Jukebox reveals are just around the corner. Before that, I'll try to read through some more of the Hugos voter packet. This year, I aim to get to do the zines.
The title is from loading up an old project of mine, Poem Line For Title, which just RNGs a poem line to be used as a title. View the page source (Ctrl+U) to see the pool from which it chooses. The random's choice was rather apt, as today at work, we did a "science demo" to some schoolkids (well, teens) involving putting roses into liquid nitrogen, then giving them to the kids when thoroughly frozen, and letting the kids shatter them onto a tray (to minimize clean-up). Chatting with the new co-worker today about the liquid nitrogen and the flowers (scientists: people who never grew up past the age of 5 and see no reason to), I recalled this Tumblr post about Romace Tokens vs the actually romantic. (Romance Tokens: stuff society sees as romantic. Actually Romantic: something that is tailored to the recip's desires.) I do not like flowers. Culture says I should like them, but I don't. They aren't that pretty, and also, they only last for a bit before having to be thrown away. Stuffing a bouquet in liquid nitrogen and then shattering the flowers, one by one, on the other hand is much more appealing. Indeed, I might even call it enthralling. By liberal application of liquid nitrogen (which boils at -196°C, or 77 K, or -320°Fake, whichever you prefer), Appreciation Tokens transform into something I can have fun with. (Liquid nitrogen is fun by itself, too, of course. After the roses ran out, I quickly – quickly! – dunked fingers in and out*, and also got to play with exhaling into the container, which generated a vast cloud of tiny ice crystals like frost, and made the air currents visible.)

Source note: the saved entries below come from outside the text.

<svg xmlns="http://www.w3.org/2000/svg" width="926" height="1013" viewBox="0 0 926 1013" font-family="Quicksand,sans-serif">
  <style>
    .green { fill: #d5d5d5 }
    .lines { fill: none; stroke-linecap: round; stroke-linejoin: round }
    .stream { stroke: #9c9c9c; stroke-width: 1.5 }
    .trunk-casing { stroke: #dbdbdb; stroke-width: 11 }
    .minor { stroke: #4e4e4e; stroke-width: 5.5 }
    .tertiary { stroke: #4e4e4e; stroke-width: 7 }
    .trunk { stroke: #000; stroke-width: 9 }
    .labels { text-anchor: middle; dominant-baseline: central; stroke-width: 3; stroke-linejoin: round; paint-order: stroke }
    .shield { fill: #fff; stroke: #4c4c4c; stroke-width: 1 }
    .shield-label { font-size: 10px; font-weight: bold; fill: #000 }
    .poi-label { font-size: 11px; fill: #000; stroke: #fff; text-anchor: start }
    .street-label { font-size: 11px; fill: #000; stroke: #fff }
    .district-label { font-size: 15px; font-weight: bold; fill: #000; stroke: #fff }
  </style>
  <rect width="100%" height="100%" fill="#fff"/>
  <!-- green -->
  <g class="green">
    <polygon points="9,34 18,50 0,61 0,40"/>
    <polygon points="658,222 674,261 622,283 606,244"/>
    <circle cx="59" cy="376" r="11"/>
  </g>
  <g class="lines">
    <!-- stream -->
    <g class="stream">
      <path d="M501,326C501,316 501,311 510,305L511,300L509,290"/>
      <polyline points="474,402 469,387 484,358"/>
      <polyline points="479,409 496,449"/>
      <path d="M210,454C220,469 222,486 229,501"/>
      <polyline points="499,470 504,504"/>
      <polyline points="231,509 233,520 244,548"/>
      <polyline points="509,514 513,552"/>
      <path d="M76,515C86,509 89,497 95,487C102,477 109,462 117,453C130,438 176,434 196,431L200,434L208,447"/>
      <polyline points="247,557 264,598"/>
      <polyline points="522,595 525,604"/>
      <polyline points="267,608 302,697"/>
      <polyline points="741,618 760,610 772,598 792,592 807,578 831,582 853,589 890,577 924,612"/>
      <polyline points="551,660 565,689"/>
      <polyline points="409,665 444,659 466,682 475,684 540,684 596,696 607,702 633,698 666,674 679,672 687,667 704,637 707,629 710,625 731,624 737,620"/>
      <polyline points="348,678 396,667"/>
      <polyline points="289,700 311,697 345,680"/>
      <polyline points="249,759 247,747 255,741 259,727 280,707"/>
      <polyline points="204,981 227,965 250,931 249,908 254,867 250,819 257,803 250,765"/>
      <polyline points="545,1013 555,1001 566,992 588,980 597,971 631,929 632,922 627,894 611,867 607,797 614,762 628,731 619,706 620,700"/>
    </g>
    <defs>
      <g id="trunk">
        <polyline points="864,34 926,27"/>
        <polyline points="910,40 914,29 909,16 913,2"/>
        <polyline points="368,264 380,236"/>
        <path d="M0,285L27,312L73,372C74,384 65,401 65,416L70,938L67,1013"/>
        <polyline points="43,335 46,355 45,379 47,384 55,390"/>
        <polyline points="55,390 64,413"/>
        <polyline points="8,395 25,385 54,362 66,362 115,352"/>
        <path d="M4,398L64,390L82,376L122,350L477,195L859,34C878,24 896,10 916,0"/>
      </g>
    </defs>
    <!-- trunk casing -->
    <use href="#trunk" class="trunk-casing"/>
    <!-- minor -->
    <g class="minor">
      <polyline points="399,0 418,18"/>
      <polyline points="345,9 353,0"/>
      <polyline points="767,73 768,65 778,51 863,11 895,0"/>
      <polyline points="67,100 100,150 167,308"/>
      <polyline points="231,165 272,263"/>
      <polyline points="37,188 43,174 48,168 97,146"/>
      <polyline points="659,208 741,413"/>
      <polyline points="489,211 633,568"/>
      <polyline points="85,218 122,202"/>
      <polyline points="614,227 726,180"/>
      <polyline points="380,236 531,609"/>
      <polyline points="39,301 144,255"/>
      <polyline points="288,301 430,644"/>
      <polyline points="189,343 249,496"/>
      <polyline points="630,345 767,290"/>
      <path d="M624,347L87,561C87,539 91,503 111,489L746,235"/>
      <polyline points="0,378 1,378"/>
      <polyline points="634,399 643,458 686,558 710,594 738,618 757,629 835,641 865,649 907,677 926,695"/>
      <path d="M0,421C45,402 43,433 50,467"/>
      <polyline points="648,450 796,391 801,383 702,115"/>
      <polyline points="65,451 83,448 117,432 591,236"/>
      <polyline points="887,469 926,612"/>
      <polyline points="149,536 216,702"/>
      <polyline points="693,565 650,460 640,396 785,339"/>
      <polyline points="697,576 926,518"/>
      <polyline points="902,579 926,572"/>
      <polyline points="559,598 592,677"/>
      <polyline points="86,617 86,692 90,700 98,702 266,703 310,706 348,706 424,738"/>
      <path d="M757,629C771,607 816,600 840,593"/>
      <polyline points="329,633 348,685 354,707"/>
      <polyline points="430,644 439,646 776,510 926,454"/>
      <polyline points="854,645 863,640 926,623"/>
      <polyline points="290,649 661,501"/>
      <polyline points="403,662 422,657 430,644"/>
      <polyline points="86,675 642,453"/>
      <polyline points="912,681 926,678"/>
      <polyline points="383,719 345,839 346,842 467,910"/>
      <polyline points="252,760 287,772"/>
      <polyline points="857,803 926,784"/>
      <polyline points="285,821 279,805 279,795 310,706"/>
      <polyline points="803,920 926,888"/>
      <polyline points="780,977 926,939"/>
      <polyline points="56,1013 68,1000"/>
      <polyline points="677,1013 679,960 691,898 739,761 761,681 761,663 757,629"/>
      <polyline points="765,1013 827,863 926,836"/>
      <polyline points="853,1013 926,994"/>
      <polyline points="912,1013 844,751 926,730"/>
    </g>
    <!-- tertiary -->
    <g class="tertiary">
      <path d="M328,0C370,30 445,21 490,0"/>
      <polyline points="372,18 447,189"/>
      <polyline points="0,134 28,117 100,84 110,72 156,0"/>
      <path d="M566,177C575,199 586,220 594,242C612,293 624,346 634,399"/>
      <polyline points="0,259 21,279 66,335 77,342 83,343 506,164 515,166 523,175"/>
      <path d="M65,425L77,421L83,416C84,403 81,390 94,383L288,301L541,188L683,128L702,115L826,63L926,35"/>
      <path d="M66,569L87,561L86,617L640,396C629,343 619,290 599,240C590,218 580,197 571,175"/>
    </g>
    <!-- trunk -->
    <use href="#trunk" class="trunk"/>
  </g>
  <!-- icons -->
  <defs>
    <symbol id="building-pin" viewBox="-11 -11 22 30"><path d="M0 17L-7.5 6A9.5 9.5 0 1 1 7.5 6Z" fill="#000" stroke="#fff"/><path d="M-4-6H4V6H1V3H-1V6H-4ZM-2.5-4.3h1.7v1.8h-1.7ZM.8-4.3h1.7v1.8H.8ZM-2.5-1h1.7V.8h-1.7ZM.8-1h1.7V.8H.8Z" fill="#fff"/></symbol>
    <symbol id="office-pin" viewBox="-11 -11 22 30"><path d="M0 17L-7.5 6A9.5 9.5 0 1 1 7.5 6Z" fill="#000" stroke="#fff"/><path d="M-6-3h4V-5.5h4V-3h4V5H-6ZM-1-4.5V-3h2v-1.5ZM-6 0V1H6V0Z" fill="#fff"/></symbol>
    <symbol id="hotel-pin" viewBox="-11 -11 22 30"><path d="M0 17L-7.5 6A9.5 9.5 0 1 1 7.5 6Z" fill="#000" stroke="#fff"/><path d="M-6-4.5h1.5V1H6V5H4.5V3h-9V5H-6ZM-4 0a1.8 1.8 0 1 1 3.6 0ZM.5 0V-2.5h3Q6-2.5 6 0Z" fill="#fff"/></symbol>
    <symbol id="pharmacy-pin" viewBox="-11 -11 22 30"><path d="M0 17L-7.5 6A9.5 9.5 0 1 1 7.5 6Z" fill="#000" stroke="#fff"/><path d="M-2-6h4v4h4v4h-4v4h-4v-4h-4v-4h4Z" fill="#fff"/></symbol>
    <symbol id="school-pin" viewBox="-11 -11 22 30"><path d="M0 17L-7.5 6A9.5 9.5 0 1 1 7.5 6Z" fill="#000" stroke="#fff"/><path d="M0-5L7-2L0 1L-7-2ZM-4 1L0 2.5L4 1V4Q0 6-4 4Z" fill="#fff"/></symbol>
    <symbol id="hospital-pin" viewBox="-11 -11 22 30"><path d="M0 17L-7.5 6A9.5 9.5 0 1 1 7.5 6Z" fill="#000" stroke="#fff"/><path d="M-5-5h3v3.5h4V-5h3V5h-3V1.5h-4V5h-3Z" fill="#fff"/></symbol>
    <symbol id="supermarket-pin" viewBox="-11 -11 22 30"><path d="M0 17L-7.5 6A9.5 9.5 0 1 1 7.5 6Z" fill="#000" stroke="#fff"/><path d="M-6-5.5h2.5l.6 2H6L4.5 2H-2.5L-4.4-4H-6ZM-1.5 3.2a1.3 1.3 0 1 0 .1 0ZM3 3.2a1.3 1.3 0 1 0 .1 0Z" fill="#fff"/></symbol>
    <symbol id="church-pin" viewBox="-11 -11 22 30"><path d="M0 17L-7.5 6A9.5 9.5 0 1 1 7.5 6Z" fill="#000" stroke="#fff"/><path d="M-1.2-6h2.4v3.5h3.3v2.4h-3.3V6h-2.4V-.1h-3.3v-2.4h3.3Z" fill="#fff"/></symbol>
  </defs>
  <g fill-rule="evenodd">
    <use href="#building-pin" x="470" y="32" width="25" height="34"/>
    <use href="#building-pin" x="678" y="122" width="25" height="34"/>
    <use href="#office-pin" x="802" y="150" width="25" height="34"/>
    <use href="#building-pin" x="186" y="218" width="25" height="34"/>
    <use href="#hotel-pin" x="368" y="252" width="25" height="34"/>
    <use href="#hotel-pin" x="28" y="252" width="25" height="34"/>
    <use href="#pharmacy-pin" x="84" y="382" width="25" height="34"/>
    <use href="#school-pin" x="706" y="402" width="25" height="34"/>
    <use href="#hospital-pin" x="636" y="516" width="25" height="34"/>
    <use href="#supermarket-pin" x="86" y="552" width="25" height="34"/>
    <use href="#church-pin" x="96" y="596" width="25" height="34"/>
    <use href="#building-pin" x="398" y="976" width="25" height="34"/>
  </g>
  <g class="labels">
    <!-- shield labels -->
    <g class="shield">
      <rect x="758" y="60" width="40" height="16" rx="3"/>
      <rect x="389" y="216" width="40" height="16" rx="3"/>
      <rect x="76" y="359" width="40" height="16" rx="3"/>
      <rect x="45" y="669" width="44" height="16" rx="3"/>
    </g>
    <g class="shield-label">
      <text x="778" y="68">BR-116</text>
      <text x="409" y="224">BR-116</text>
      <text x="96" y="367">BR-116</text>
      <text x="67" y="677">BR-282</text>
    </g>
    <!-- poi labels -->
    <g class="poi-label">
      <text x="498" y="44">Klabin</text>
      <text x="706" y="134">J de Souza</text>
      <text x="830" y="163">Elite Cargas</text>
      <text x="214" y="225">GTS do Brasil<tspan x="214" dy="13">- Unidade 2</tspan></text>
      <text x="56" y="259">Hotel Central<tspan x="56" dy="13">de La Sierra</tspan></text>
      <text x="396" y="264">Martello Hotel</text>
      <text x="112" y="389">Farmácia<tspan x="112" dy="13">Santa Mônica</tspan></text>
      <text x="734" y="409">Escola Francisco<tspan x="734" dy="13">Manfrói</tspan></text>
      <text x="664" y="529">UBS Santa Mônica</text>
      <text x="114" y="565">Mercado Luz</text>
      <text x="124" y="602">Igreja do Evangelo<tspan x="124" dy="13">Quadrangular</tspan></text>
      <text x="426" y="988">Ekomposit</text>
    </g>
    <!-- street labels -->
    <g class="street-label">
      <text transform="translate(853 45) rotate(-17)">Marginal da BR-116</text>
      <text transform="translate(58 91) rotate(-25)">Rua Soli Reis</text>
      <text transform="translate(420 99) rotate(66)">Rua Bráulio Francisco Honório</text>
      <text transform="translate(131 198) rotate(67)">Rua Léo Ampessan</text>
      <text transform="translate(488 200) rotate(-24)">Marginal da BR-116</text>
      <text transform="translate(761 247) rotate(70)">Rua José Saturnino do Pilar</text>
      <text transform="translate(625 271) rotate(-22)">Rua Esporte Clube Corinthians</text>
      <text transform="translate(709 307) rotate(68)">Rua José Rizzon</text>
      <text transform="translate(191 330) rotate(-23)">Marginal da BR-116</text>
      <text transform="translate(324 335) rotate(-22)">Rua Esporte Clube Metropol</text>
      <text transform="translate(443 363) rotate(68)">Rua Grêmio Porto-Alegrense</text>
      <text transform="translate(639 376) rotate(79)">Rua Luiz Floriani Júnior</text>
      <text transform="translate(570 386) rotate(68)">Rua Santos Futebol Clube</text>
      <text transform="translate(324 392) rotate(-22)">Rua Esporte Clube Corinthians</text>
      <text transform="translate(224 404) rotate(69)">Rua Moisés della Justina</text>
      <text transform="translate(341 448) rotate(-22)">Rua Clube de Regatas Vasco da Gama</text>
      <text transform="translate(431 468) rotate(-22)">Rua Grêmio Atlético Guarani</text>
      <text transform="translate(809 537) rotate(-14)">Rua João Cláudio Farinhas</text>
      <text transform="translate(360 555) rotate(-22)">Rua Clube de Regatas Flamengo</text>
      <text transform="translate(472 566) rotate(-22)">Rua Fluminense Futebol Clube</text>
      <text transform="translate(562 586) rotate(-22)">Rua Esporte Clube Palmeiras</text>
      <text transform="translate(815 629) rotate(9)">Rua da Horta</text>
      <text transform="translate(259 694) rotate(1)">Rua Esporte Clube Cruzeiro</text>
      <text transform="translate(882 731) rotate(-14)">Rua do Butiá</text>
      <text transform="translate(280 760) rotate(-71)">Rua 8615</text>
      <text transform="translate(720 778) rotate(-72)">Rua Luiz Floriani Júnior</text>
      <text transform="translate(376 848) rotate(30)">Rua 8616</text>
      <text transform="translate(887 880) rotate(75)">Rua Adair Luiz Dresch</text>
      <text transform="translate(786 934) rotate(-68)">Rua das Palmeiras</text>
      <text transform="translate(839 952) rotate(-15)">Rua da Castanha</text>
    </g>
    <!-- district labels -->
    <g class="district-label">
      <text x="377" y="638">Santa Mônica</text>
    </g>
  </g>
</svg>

Hm, I wouldn't have gotten all that without my prompt generator. I'd have just left it at "I got to play with liquid nitrogen at work – it's still cool!" and not had the red thread of the roses throughout. Perhaps I should try to use it as self-reflection and writing prompt more often.
* The way this works is that my finger is warm enough (c. 37°C) that it evaporates itself a protective envelope of gaseous nitrogen, which is a worse conductor of heat. Done quickly enough, the envelope doesn't dissipate. Don't leave the finger in.